Ia juga mendorong kepala desa dan lurah untuk tidak bersikap pasif, melainkan proaktif dalam mendampingi masyarakat, khususnya kelompok rentan yang seringkali menghadapi keterbatasan dalam mengakses bantuan hukum.
“Perangkat desa harus menjadi garda terdepan. Jangan hanya menunggu, tetapi aktif mengedukasi masyarakat agar tidak ragu memanfaatkan Posbakum,” ujarnya.
Menurutnya, optimalisasi Posbakum tidak hanya berdampak pada penyelesaian masalah hukum, tetapi juga pada peningkatan kesadaran hukum masyarakat secara kolektif.
“Kalau masyarakat sudah sadar hukum, mereka akan lebih bijak dalam mengambil keputusan. Ini akan berdampak langsung pada stabilitas sosial dan kemajuan daerah,” tambahnya.
Sebanyak 305 desa dan 7 kelurahan di OKU Timur ditargetkan segera memiliki Posbakum. Pemerintah daerah pun mulai mengakselerasi program tersebut melalui kegiatan sosialisasi kepada seluruh perangkat desa dan kelurahan.
Dalam kesempatan yang sama, Kepala Kanwil Kementerian Hukum Sumatera Selatan, Maju Amintas Sibuarian, menegaskan bahwa Posbakum dirancang untuk menjangkau masyarakat hingga lapisan terbawah.
“Negara harus hadir sampai ke desa. Posbakum ini menjadi pintu pertama bagi masyarakat untuk mendapatkan informasi, konsultasi, hingga pendampingan hukum. Tidak boleh ada warga yang kesulitan mengakses keadilan hanya karena keterbatasan jarak atau biaya,” jelasnya.
Ia juga menekankan pentingnya sinergi antara pemerintah daerah dan aparatur desa agar layanan ini benar-benar berjalan efektif.
“Keberhasilan Posbakum sangat ditentukan oleh peran aktif pemerintah desa. Mereka yang paling dekat dengan masyarakat, sehingga menjadi kunci dalam menyosialisasikan dan mengoptimalkan layanan ini,” katanya.

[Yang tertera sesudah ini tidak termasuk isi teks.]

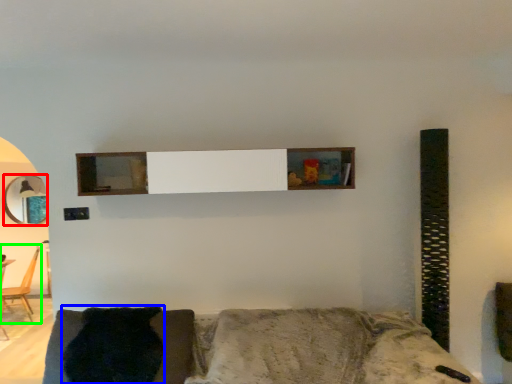
Question: Which is farther away from mirror (highlighted by a red box)? pillow (highlighted by a blue box) or chair (highlighted by a green box)?

Choices:
 (A) pillow
 (B) chair

Answer: (A)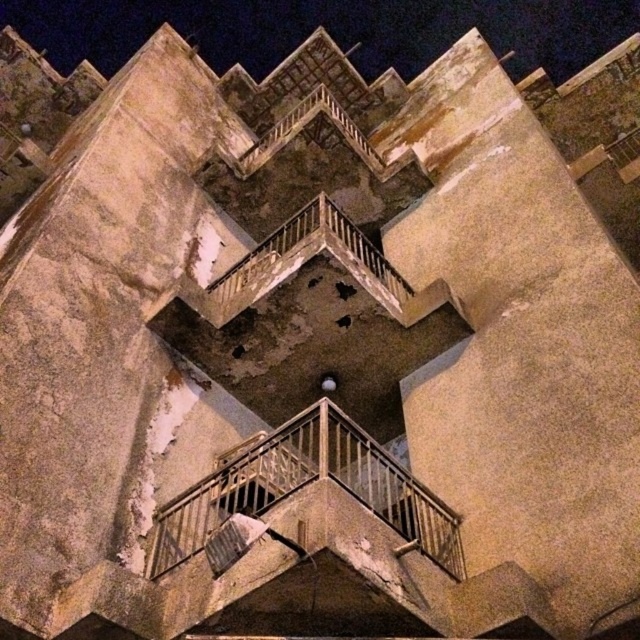
You are a drone operator trying to capture a closeup of the rusty metal balcony at center from an aerial view. The drone has a maximum flight distance of 80 feet. Can the drone safely reach the balcony without exceeding its range limit?

The rusty metal balcony at center is 78.21 feet from the camera, which is within the drone operator drone has a maximum flight distance of 80 feet. Yes, the drone can safely reach the balcony without exceeding its range limit.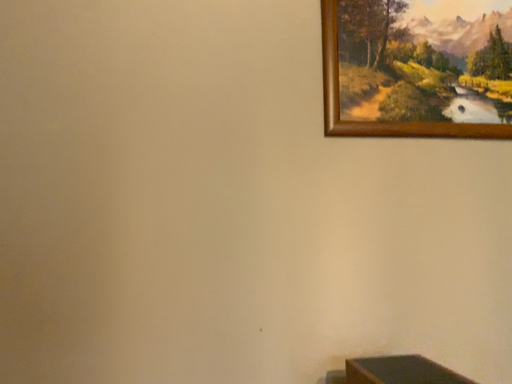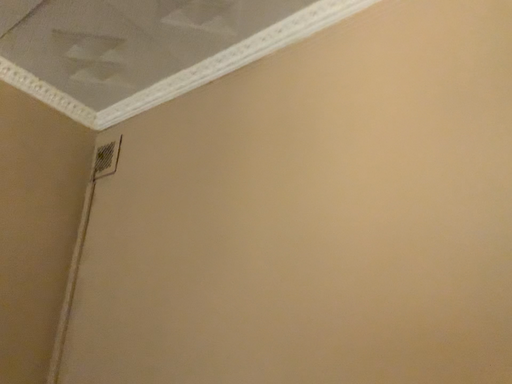
Question: Which way did the camera rotate in the video?

Choices:
 (A) rotated downward
 (B) rotated upward

Answer: (B)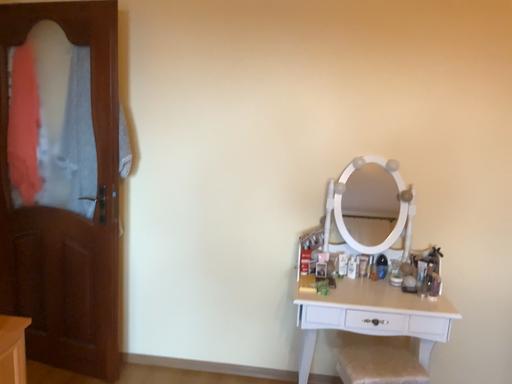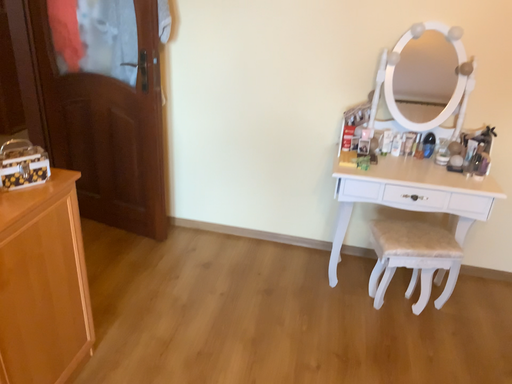
Question: How did the camera likely rotate when shooting the video?

Choices:
 (A) rotated upward
 (B) rotated downward

Answer: (B)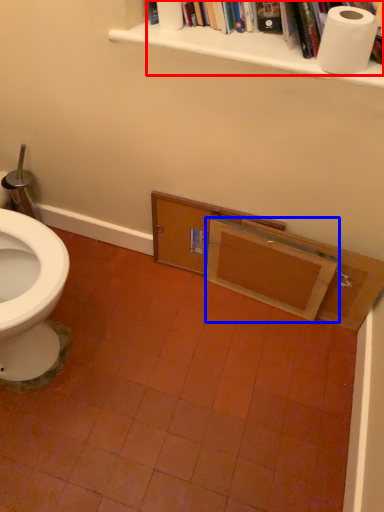
Question: Among these objects, which one is nearest to the camera, book (highlighted by a red box) or drawer (highlighted by a blue box)?

Choices:
 (A) book
 (B) drawer

Answer: (A)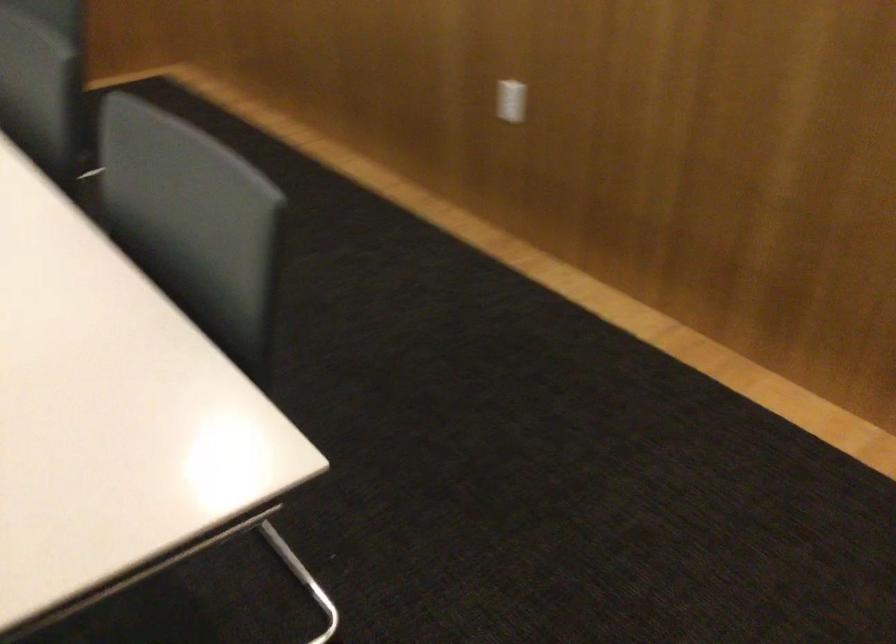
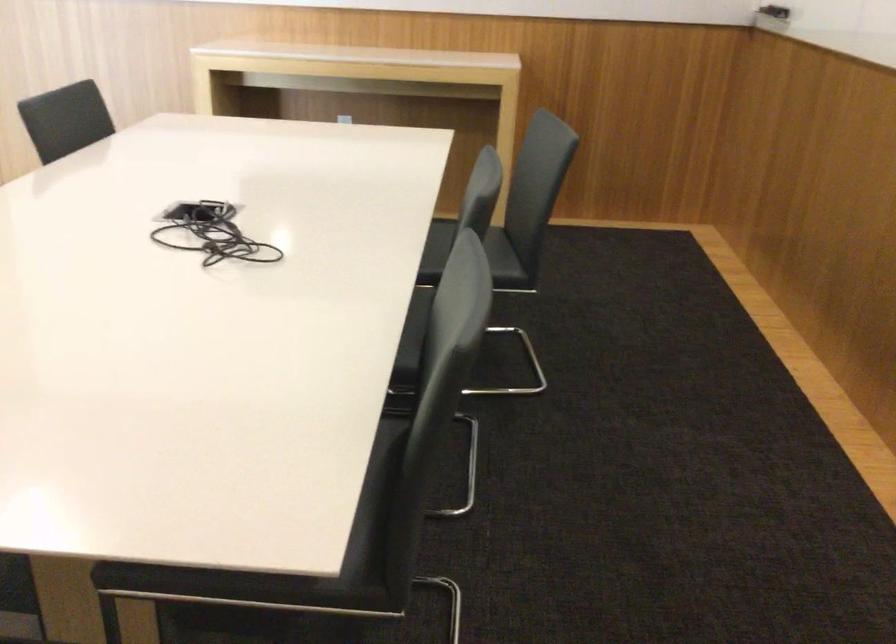
In the second image, find the point that corresponds to the point at 287,462 in the first image.

(311, 558)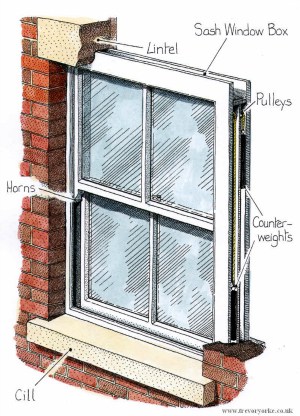
The height and width of the screenshot is (416, 300). What are the coordinates of `right bottom window pane` in the screenshot? It's located at (191, 285).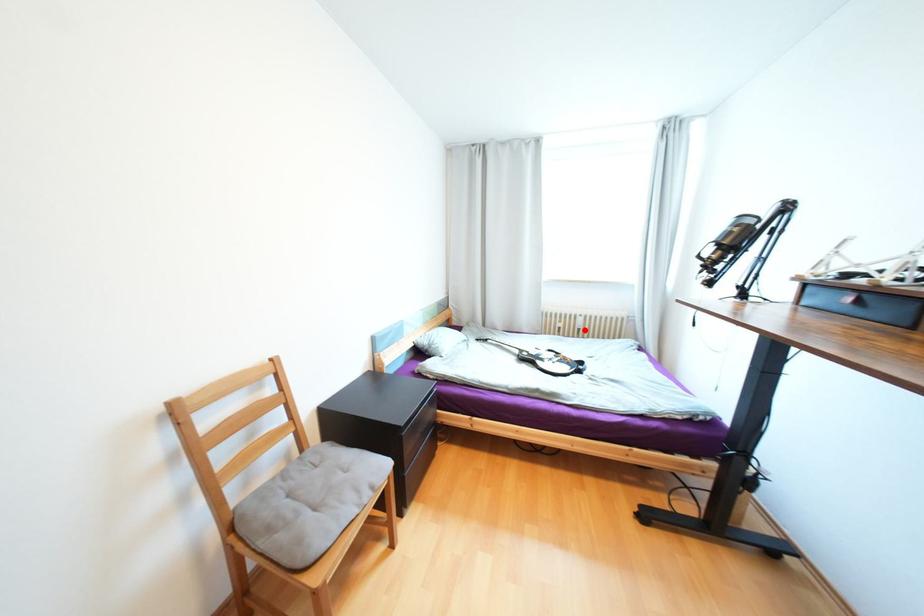
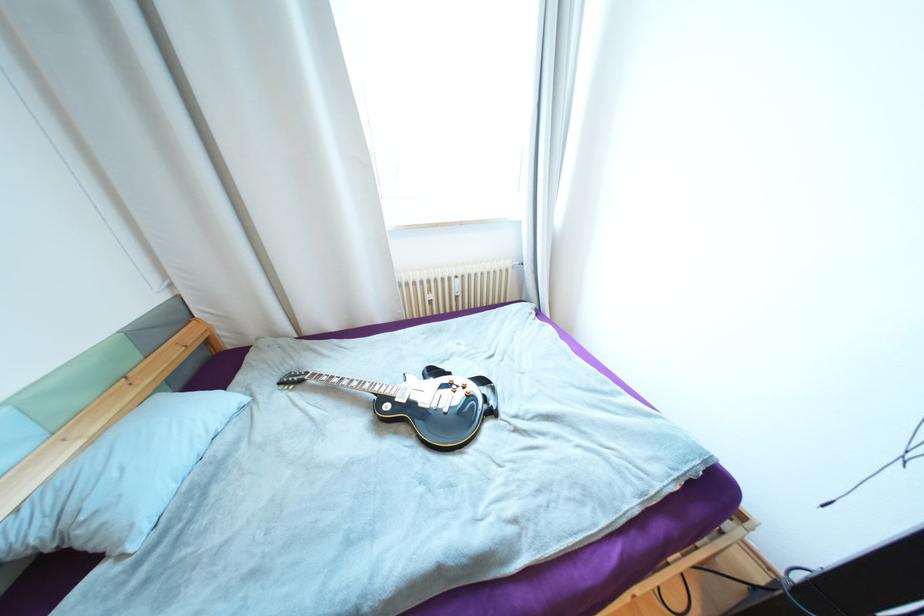
The point at the highlighted location is marked in the first image. Where is the corresponding point in the second image?

(463, 297)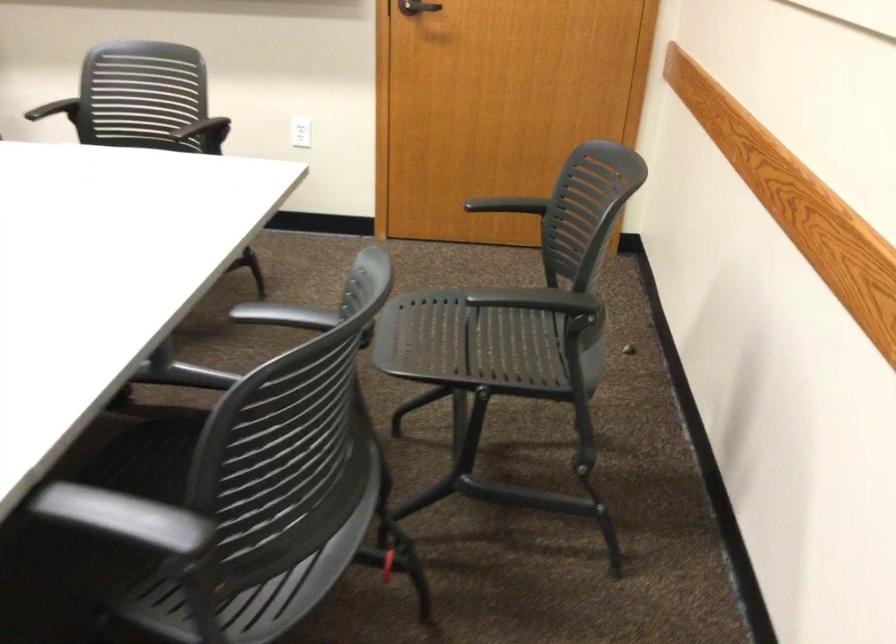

Sebagai bentuk apresiasi, Kanwil Kementerian Hukum Sumatera Selatan juga memberikan penghargaan kepada Kepala Desa Gunung Sugih, Kecamatan Semendawai Suku III, atas peran aktif dalam mendukung pembentukan Posbakum.
Rangkaian kegiatan ditutup dengan kunjungan lapangan ke Kelurahan Paku Sengkunyit dan Kelurahan Terukis Rahayu, Kecamatan Martapura, guna memastikan kesiapan implementasi layanan di tingkat lokal.
Melalui langkah ini, Pemkab OKU Timur berharap Posbakum tidak hanya menjadi fasilitas administratif, tetapi benar-benar menjadi solusi nyata bagi masyarakat dalam mendapatkan keadilan mulai dari desa.